Figure 12. Combination of CVE-2015-5122 and CVE-2016-0189 in KaiXin EK
Figure 13. UTF-16 encoding of CVE-2016-0189 in KaiXin EK
Cryptocurrency Miner
Usually web-based threats are spread via malicious domains, however we found a malicious link (hxxp://210.21.11[.]205/HDCRMWEBSERVICE/bin/aspshell[.]html) hosting malicious content on the IP address instead of using a domain in the malicious link. The content of this malicious page is quite straight forward as showed in Figure 14.
Figure 14. Malicious content shows use of CVE-2014-6332
There are 2 parts in this malicious page. They used document.write to obfuscate the real exploit code in the first part. We can get the plain exploit code through simple de-obfuscation as shown in Figure 15.
Figure 15. de-obfuscation of CVE-2014-6332
This is CVE-2014-6332 which used an Out of Boundary (OOB) vulnerability in VBArray. If the attack succeeds, the VB code runs custom function runmumaa which generates and executes wmier.vbs that in turn downloads and executes lzdat. as shown in Figure 16 and Figure 17.

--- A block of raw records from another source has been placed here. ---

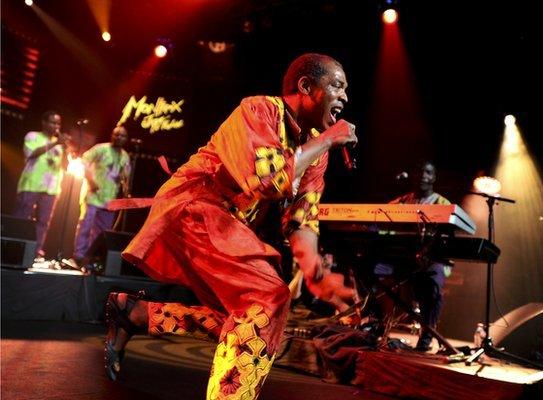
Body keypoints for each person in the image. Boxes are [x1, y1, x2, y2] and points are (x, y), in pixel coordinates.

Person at [104, 53, 357, 399]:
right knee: (268, 296)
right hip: (195, 205)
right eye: (338, 86)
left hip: (223, 221)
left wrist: (318, 277)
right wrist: (327, 140)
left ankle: (135, 313)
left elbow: (303, 219)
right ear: (306, 86)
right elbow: (269, 179)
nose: (345, 97)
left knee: (250, 320)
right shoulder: (259, 110)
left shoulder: (317, 150)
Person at [388, 161, 452, 352]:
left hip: (434, 259)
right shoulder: (404, 200)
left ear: (433, 178)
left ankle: (426, 336)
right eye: (420, 171)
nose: (423, 175)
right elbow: (380, 213)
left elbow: (449, 235)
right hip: (406, 258)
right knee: (371, 270)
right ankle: (376, 324)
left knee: (432, 288)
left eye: (428, 172)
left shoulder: (443, 204)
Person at [64, 126, 131, 272]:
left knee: (102, 232)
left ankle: (90, 259)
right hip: (93, 196)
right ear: (112, 135)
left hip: (109, 200)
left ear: (126, 139)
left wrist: (125, 187)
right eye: (116, 134)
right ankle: (79, 257)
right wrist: (91, 180)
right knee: (85, 227)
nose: (118, 138)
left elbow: (125, 177)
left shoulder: (125, 156)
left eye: (122, 136)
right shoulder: (101, 149)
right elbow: (84, 161)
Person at [14, 111, 70, 259]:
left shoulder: (59, 145)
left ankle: (35, 252)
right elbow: (31, 153)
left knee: (43, 222)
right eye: (52, 122)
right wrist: (55, 143)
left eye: (58, 123)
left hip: (51, 188)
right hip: (31, 184)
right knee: (22, 218)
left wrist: (65, 149)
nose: (56, 126)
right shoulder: (33, 136)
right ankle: (14, 246)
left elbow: (66, 166)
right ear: (44, 123)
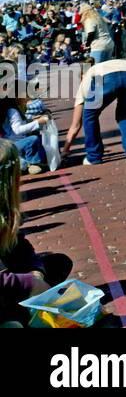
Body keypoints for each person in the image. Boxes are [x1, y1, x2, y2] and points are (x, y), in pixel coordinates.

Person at [0, 140, 73, 327]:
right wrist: (31, 284)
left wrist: (36, 270)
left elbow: (19, 244)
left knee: (58, 264)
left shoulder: (4, 211)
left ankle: (18, 309)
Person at [63, 57, 126, 165]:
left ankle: (93, 156)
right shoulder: (103, 66)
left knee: (90, 115)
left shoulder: (86, 80)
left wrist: (65, 150)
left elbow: (76, 125)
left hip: (106, 78)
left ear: (81, 77)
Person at [0, 98, 51, 175]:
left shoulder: (8, 111)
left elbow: (19, 124)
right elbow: (18, 130)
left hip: (11, 146)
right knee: (33, 139)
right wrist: (38, 122)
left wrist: (34, 120)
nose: (27, 99)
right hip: (13, 146)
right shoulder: (12, 111)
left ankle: (23, 162)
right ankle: (32, 163)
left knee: (40, 139)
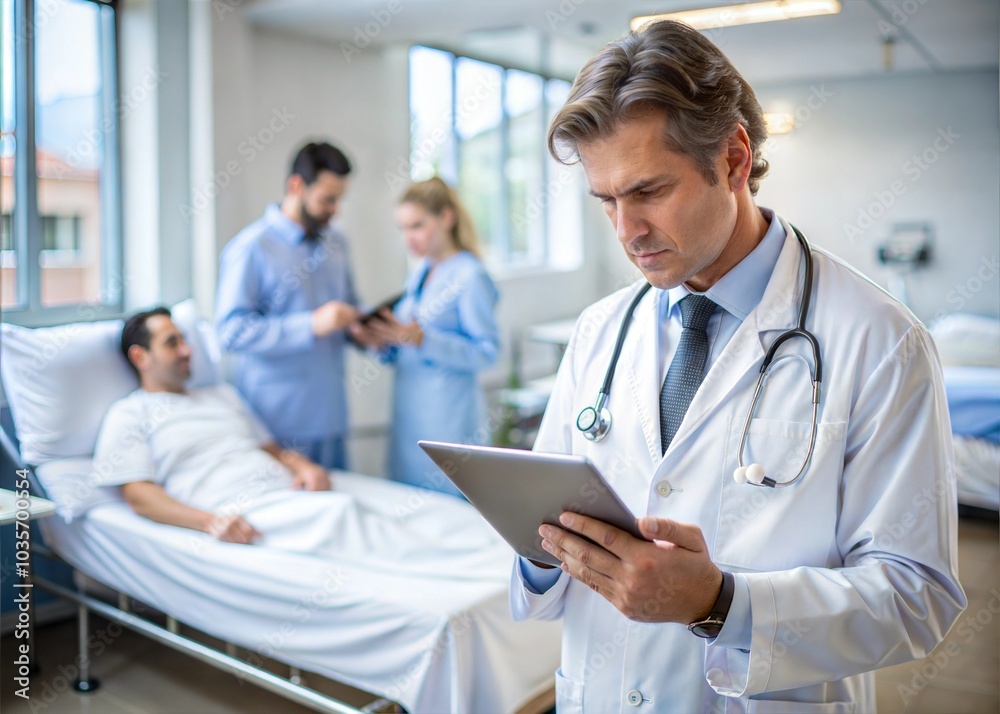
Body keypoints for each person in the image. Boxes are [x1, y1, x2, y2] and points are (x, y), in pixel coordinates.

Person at [510, 21, 966, 713]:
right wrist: (543, 554)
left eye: (649, 191)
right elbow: (543, 529)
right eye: (606, 200)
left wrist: (722, 603)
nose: (626, 230)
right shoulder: (601, 329)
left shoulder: (878, 339)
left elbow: (917, 596)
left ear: (732, 159)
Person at [91, 307, 506, 577]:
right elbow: (138, 496)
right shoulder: (130, 414)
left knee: (409, 508)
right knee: (339, 516)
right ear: (139, 357)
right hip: (241, 506)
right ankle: (485, 569)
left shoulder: (221, 395)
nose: (186, 351)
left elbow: (267, 445)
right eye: (172, 343)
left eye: (184, 339)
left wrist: (302, 465)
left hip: (284, 485)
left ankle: (501, 547)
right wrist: (208, 521)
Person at [351, 178, 499, 496]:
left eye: (417, 226)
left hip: (447, 418)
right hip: (409, 415)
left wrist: (422, 340)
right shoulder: (420, 272)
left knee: (446, 509)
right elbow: (408, 341)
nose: (409, 239)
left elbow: (486, 353)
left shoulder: (470, 276)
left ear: (446, 218)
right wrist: (382, 341)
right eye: (402, 229)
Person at [215, 142, 359, 471]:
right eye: (327, 199)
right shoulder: (251, 249)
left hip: (333, 415)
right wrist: (310, 325)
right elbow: (230, 333)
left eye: (339, 200)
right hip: (278, 425)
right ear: (296, 186)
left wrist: (363, 327)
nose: (335, 210)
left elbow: (349, 304)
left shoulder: (337, 243)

Figure 16. The payload of CVE-2014-6332
Figure 17. wmier.vbs
Another example of EK which used CVE-2016-6332, this time of a cryptocurrency miner hosted on a domain, there is a domain “twlife[.]tlgins[.]com[.]tw” which hosted the cryptocurrency miner payload “wu[.]exe” called by the custom VB function runmumaa. This domain appears to be a legitmate but compromised domain belonging to a Taiwan insurance company and likely compromised by attackers with a Struts vulnerability as shown in Figure 18.
Figure 18. malicious domain information
The second part in the exploit code is a cryptocurrency miner. It used a public JavaScript library of cryptocurrency miner named CoinHive and we can see the user is “John-doe”. More and more web Trojans are used to mine cryptocurrencies recently. More information about CoinHive, please see another blog by Unit 42.
Summary
Based our observation from ELINK statistics in first quarter 2018, we found that the most active EK is becoming KaiXin and it is still evolving with more layers obfuscation and adding a cryptocurrency miner. The traditional EKs, Rig and Sundown, are still alive but not too much updating and using some old exploits. Besides, not all of web-based threats are from EK, around 20% of the malicious URLs are not from an EK family and using some public exploits. All of malicious URLs detected from ELINK will be blocked by Palo Alto Firewalls, we have all of these exploits covered with IPS signature and also other Palo Alto Networks products or service like URL filtering and Threat Prevention will protect our customers from these kinds of attacks. At last, to protect yourselves from most of web Trojans, we recommend users to use the latest software and patch your system in time.